Self-Centered Aging versus Selfless Aging

When I was a teenager stepping slowly into adulthood, I often wondered what truly happens when one becomes old. Life, as I observed it, appeared to follow a fixed and relentless trajectory—education, job, marriage, family, possessions. Alongside this ran an unspoken but powerful current of comparison: first with classmates and colleagues, later with cousins, siblings, and finally with those closest to us. The race never paused. There was no finish line, only shifting reference points.

During this long and breathless run, I held onto a quiet hope. I believed that with age and experience, people would eventually see the futility of endlessly amassing wealth and status. I imagined that maturity would bring a widening of vision—that people would recognize real wealth in humane relationships, empathy, and a deeper connection with the world beyond themselves.

What I witnessed instead was deeply unsettling.

Many of those I observed—people entering their sixties, seventies, eighties, and even nineties—did not grow more open or expansive. Quite the opposite. Their world began to shrink. Their emotional universe narrowed to their own children and grandchildren,that too selective, and often even that circle was governed by control, possession, and expectation rather than generosity. The curiosity for life, society, and humanity at large seemed to recede. This reversal shocked me. It dismantled assumptions I had quietly carried for years and filled me with an unexpected fear about my own old age.

This experience stood in stark contrast to what Bertrand Russell so beautifully described about aging:

Make your interests gradually wider and more impersonal, until bit by bit the walls of the ego recede, and your life becomes increasingly merged in the universal life.

An individual human existence should be like a river—small at first, narrowly contained within its banks, and rushing passionately past rocks and over waterfalls. Gradually the river grows wider, the banks recede, the waters flow more quietly, and in the end, without any visible break, they become merged in the sea, and painlessly lose their individual being.”

 What I see unfolding around me feels like the exact reverse of this vision.

Instead of widening, interests become narrower.
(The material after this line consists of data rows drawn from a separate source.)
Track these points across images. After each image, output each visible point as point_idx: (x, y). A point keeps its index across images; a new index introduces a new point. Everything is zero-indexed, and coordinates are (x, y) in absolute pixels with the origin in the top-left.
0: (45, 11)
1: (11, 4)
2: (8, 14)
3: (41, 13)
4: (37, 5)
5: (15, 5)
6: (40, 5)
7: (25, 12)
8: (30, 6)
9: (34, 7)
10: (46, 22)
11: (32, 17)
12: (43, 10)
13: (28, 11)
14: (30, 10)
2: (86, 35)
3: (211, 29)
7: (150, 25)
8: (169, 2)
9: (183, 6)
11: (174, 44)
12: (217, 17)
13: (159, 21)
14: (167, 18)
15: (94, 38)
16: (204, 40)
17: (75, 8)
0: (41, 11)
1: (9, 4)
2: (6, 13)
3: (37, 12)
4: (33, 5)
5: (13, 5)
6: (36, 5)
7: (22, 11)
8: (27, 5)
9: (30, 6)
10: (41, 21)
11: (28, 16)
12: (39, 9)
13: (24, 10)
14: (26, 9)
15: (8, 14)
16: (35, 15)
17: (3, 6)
Instead of ego dissolving, it becomes more rigid and inflated. Instead of merging with life, existence contracts. Old age, which should have been a calm widening into wisdom, often resembles a drying pond—still, stagnant, enclosed, burdened with ego and self-centeredness. The river does not meet the sea; it evaporates in isolation.

This raises a deeply troubling question: why does aging, which should soften us, often harden us instead? Is it fear—of irrelevance, of death, of loss of control? Is it a lifetime spent equating self-worth with accumulation and comparison, leaving nothing else to fall back on when the body weakens? Or is it society itself, which glorifies productivity and possession but offers no moral or emotional education for letting go?

If aging does not teach us humility, compassion, and universality, then what is it teaching us at all?

This quiet transformation—from striving youth to self-centred old age—feels like a tragedy not just for individuals, but for humanity itself. Elders should have been our bridges to wisdom, our living reminders of impermanence and grace. Instead, many become prisoners of their own shrinking identities.

What is happening to this beautiful world, and to its most reflective phase of life?

And more importantly—how do we ensure that our own river does not dry up before it meets the sea?